The Gap Between the Vocabulary and the Data

The W3C vocabulary layer works. DCAT for catalogs, Dublin Core for basic metadata, SKOS for taxonomies, SHACL for validation shapes. These specs are mature, well-documented, and interoperable. Canada’s open data portal runs on them. 46,000 datasets, publicly available CKAN schemas, real DCAT metadata.

The vocabulary is not the problem. The enforcement is.

What actually breaks

CKAN has a schema extension called scheming. You define fields, types, valid values, and scheming enforces them at the action layer, on both forms and API calls.

The enforcement is real within one system. Between systems, the gap opens. A harvest job pulls 400 datasets from another portal overnight. The source and target maintain separate schema files with no standard mechanism to keep them aligned. Data that was valid where it came from may not be valid where it lands.

This is not specific to CKAN. This is what happens whenever data crosses a boundary between systems with different validation assumptions.

SHACL addresses this for RDF. You define shapes, shapes declare required properties and value constraints, a validator checks the graph. SHACL Advanced Features adds result annotations and expression constraints. These are real advances.

But the validation still runs after the data exists. In the typical deployment, SHACL describes compliance rather than enabling it. Some triplestores improve on this by wiring SHACL into the commit path, rejecting invalid data before it enters the store. That’s real enforcement, but it’s tied to one store’s configuration. Move the data to another store without the same shapes, and the guarantee disappears.

The constraints don’t travel with the data. Enforcement that only holds while data stays in one system hasn’t solved the boundary problem. It’s deferred it.

Composition, not inheritance

Kurt Cagle wrote recently that SKOS inScheme is a faceting relationship, and that compositions of orthogonal schemes are generally a better model than property inheritance.

Hierarchies dominate semantic modeling partly because the tooling encourages them. Protege gives you a class tree. You put things in the tree. The tree becomes the model.

The alternative is flat type membership. A resource declares which schemes it belongs to. Each scheme evaluates independently. A DNS server that runs in an LXC container on critical infrastructure isn’t a subclass of three parent classes. It has three independent type memberships: what it does, how it runs, how important it is. Each type can declare its own constraints without knowing about the others.

SKOS already provides this if you treat concept schemes as independent classification facets rather than a single hierarchy. SHACL already supports the same pattern. Shapes don’t need to form a hierarchy. A resource can match multiple shapes, and each shape validates independently. Flat membership, independent evaluation.

Where the enforcement happens

In most RDF workflows, you author triples, load them into a store, then run SHACL validation. The validator produces a report.
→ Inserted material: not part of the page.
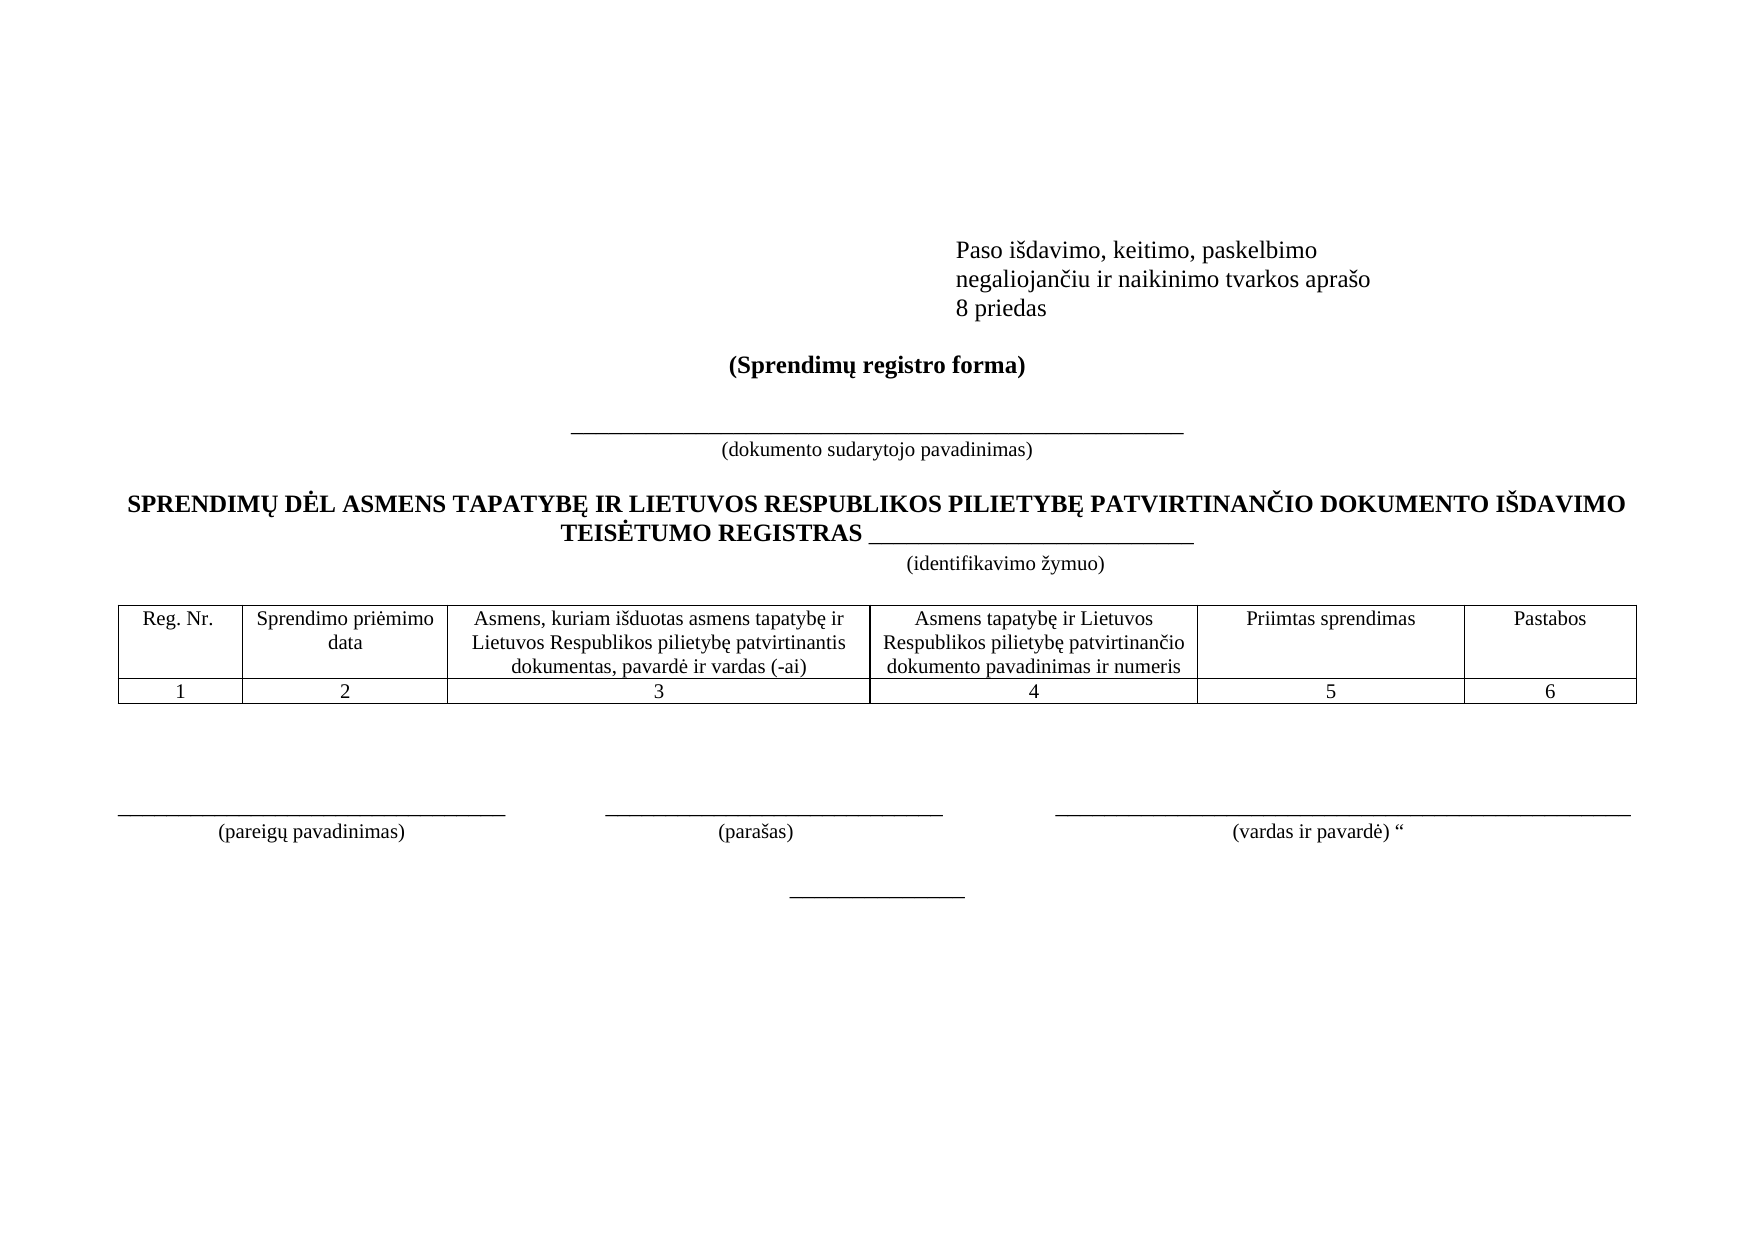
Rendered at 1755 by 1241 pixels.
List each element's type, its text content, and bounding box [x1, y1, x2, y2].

text 8 priedas [118, 293, 1636, 322]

You read the report. You fix the data. You re-validate. The feedback loop can be minutes or hours. If you’re harvesting 400 datasets from a federated portal at 2 AM, days.

The alternative is to make the constraints structural. If the schema says a service requires an endpoint, data without an endpoint fails evaluation. Not at import time. At authoring time. The invalid state can’t be represented.

Two resources claim the same unique identifier? Evaluation fails. A dependency references a resource that doesn’t exist in the graph? Evaluation fails. These aren’t runtime checks. They’re properties of the data format.

In principle, both approaches can produce the same W3C outputs: SHACL validation reports, SKOS concept schemes, DCAT catalogs, PROV-O provenance traces. The W3C vocabularies don’t care how you populated them. The difference is whether you generate those artifacts from data that’s already been validated at authoring time, or from data that might still contain errors.

The gap

The vocabulary layer and the data layer are both well-served by existing specs. The gap is the enforcement layer between them: how do you ensure that data entering a system actually conforms to the vocabulary it claims to use?

SHACL validation after the fact is one answer. Structural constraints at authoring time is another. A third framing is emerging from the W3C Context Graphs Community Group: what happens at the boundary itself? When a graph moves from one system to another, something has to decide whether the receiving context’s constraints are met. At the boundary, three things can happen: proceed, request clarification, or reject. That’s the federation problem stated as a decision procedure.

These are complementary. Post-hoc validation catches what slipped through. Structural constraints prevent what they can. Boundary protocols address what neither handles alone: the moment data leaves one system’s assumptions and enters another’s.

The vocabulary was never the hard part. The hard part is making it stick.